Rao notes of Korea, for instance, that "the broad distribution of land contributed importantly to the fact that farmers gained equitably from the growth of farm incomes, and the early spread of education enabled a wide segment of the population to participate in the rapidly expanding modern manufacturing sector and was instrumental in the extensive modernization of agriculture." In Taiwan, strong emphasis was placed on developing agricultural resources throughout the country, equalizing wages and prices between urban and rural sectors, and decentralizing industry to peripheral areas. Moreover, in both Korea and Taiwan, physical infrastructure and basic social services were widely distributed in order to increase the productivity of labour and to enhance the capacity of rural villages to become economically viable.

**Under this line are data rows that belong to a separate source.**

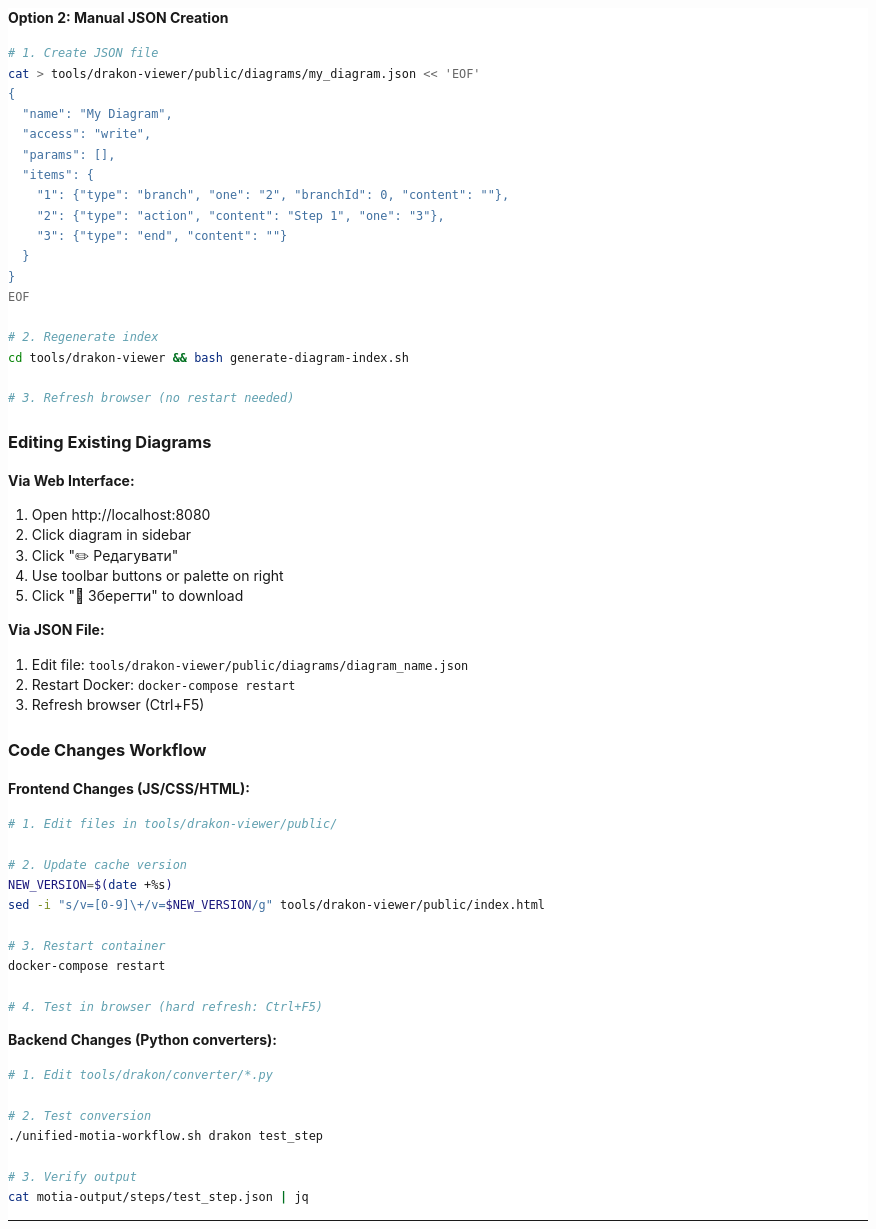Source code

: **Option 2: Manual JSON Creation**
```bash
# 1. Create JSON file
cat > tools/drakon-viewer/public/diagrams/my_diagram.json << 'EOF'
{
  "name": "My Diagram",
  "access": "write",
  "params": [],
  "items": {
    "1": {"type": "branch", "one": "2", "branchId": 0, "content": ""},
    "2": {"type": "action", "content": "Step 1", "one": "3"},
    "3": {"type": "end", "content": ""}
  }
}
EOF

# 2. Regenerate index
cd tools/drakon-viewer && bash generate-diagram-index.sh

# 3. Refresh browser (no restart needed)
```

### Editing Existing Diagrams

**Via Web Interface:**
1. Open http://localhost:8080
2. Click diagram in sidebar
3. Click "✏️ Редагувати"
4. Use toolbar buttons or palette on right
5. Click "💾 Зберегти" to download

**Via JSON File:**
1. Edit file: `tools/drakon-viewer/public/diagrams/diagram_name.json`
2. Restart Docker: `docker-compose restart`
3. Refresh browser (Ctrl+F5)

### Code Changes Workflow

**Frontend Changes (JS/CSS/HTML):**
```bash
# 1. Edit files in tools/drakon-viewer/public/

# 2. Update cache version
NEW_VERSION=$(date +%s)
sed -i "s/v=[0-9]\+/v=$NEW_VERSION/g" tools/drakon-viewer/public/index.html

# 3. Restart container
docker-compose restart

# 4. Test in browser (hard refresh: Ctrl+F5)
```

**Backend Changes (Python converters):**
```bash
# 1. Edit tools/drakon/converter/*.py

# 2. Test conversion
./unified-motia-workflow.sh drakon test_step

# 3. Verify output
cat motia-output/steps/test_step.json | jq
```

---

Taiwan extended rural roads to all parts of the island, expanded rail systems, created rural industrial estates, strengthened farmers' associations, and assisted raw materials-based industries in marginal areas. In Korea, primary and middle schools are well dispersed and are within easy access of most rural villages. Most villages are connected by roads and have access to telephone communications and electrical power. The government's Saemaul Undong programme continues to provide assistance for self-help projects in rural villages to increase their self-reliance, mobilize leadership and raise productivity.